[Items from a dataset]
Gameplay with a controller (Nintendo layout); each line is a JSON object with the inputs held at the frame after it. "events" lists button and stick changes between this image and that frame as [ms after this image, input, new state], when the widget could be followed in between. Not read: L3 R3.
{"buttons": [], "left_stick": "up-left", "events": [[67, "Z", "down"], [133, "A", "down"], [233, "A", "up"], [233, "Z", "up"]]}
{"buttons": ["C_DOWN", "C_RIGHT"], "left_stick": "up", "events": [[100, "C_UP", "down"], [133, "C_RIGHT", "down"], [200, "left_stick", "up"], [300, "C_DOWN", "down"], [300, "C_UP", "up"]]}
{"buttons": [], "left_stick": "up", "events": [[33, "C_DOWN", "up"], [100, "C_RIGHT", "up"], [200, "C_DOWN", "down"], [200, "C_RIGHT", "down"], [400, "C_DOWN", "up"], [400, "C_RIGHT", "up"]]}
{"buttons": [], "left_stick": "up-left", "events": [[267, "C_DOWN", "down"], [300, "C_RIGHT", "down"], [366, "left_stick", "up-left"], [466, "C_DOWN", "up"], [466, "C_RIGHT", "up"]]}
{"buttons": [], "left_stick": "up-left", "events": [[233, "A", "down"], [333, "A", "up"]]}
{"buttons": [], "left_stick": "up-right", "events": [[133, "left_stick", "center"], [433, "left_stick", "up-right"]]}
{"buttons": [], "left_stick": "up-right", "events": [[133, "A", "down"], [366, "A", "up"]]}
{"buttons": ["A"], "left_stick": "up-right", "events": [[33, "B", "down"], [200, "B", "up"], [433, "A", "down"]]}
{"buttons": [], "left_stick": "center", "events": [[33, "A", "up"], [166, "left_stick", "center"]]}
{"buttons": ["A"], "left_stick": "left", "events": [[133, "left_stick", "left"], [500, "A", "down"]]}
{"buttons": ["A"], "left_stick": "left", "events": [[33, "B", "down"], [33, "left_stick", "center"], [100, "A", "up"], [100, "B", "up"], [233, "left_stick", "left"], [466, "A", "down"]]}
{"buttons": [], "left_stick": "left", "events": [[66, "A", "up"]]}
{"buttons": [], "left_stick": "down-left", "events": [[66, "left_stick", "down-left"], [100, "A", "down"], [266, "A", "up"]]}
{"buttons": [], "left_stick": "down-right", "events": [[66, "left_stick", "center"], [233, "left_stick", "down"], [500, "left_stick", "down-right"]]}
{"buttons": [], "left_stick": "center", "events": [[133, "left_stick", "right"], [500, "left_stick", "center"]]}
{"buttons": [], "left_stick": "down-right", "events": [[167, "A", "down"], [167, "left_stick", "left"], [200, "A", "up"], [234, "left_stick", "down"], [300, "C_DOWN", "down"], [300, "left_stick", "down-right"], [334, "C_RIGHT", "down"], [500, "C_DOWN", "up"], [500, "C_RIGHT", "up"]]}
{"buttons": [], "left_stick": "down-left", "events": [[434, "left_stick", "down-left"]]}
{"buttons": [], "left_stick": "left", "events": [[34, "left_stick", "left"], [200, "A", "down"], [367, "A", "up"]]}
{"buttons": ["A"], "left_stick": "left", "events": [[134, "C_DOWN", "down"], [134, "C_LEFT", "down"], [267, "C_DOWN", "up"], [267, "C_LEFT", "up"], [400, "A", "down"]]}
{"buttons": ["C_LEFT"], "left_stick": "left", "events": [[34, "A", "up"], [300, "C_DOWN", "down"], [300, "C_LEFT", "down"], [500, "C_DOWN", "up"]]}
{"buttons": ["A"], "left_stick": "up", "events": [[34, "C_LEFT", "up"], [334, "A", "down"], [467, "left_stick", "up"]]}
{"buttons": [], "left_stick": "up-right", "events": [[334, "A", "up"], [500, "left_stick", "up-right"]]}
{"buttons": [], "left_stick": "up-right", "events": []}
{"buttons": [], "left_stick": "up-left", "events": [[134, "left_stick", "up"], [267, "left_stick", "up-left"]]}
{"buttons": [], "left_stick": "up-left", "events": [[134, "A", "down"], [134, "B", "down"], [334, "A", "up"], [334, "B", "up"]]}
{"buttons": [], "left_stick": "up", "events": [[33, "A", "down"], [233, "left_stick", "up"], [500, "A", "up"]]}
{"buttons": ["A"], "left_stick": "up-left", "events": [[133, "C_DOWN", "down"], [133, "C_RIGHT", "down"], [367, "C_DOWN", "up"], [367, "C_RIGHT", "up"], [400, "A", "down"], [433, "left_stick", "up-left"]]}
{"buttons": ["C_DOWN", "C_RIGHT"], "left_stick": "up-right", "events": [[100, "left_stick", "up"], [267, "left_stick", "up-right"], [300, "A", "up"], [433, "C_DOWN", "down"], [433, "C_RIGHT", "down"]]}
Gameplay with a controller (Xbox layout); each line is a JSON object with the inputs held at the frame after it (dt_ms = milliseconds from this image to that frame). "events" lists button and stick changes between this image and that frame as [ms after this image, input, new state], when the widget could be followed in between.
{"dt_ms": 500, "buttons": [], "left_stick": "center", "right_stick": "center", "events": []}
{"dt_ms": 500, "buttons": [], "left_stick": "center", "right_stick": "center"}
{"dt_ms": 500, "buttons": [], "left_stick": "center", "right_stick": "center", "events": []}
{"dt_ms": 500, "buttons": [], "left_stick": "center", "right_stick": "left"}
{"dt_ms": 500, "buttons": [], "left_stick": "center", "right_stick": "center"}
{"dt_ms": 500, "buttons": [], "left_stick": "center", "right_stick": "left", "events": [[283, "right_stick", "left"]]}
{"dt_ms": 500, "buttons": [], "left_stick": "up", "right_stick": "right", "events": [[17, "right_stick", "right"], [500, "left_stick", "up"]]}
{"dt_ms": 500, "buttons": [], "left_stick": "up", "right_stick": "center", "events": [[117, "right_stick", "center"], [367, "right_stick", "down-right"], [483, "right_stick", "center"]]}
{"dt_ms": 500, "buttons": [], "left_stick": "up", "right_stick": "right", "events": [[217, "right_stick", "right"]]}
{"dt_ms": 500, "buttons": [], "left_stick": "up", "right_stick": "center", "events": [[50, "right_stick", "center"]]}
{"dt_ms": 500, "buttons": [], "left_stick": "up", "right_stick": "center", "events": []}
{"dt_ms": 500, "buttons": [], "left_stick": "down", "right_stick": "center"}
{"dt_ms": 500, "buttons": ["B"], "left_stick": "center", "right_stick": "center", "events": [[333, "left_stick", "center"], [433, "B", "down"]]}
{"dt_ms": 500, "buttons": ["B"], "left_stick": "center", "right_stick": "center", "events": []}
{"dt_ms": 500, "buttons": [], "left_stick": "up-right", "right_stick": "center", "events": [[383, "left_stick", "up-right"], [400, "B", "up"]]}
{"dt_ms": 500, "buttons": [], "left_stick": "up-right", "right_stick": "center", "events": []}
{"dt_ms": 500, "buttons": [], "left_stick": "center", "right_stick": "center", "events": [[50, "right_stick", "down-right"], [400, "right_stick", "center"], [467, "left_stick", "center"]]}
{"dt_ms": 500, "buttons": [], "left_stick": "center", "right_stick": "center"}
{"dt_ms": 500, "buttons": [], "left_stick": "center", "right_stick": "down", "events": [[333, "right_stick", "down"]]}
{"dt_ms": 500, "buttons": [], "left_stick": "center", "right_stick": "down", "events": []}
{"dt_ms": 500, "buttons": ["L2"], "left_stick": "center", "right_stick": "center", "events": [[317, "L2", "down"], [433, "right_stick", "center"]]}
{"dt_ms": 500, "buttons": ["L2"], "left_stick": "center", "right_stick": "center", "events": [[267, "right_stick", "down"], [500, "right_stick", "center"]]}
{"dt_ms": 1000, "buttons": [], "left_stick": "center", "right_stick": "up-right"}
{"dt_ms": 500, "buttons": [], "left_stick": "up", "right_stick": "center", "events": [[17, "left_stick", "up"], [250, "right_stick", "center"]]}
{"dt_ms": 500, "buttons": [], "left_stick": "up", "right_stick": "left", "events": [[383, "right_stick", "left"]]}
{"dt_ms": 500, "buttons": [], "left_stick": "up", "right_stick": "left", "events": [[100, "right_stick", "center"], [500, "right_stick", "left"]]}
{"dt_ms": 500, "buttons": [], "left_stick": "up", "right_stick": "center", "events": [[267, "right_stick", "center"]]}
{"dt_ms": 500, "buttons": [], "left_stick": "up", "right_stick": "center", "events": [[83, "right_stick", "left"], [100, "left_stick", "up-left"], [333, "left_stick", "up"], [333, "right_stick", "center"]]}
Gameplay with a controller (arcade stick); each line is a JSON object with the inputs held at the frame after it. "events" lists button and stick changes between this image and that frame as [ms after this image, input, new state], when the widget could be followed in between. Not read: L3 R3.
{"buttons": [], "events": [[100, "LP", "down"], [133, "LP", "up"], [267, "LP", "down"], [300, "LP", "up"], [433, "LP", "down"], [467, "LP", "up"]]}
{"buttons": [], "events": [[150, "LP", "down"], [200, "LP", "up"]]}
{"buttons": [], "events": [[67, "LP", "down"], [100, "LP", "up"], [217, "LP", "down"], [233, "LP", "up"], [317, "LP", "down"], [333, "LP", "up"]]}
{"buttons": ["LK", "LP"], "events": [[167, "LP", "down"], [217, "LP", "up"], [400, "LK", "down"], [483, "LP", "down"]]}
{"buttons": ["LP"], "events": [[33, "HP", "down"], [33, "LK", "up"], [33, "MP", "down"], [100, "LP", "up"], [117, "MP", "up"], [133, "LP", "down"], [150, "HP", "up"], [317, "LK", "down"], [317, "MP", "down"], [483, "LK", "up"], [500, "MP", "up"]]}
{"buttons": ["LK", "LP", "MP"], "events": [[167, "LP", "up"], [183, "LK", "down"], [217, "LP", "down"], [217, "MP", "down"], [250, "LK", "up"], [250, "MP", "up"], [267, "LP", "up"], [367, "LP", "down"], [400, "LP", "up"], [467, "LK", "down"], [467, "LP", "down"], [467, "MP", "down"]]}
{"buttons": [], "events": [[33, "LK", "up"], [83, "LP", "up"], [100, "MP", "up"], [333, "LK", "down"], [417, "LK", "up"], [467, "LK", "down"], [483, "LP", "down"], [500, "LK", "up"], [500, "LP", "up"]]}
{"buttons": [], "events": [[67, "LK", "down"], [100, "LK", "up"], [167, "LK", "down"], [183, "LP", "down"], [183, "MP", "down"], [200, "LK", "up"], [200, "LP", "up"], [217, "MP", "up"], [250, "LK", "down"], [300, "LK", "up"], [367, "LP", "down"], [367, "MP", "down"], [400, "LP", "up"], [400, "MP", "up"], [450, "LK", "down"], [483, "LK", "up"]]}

YOUR GOAL:
Lines in the data that hold "held" are to be counted, and the number alone reported.

SOLUTION TO THIS PROBLEM:
3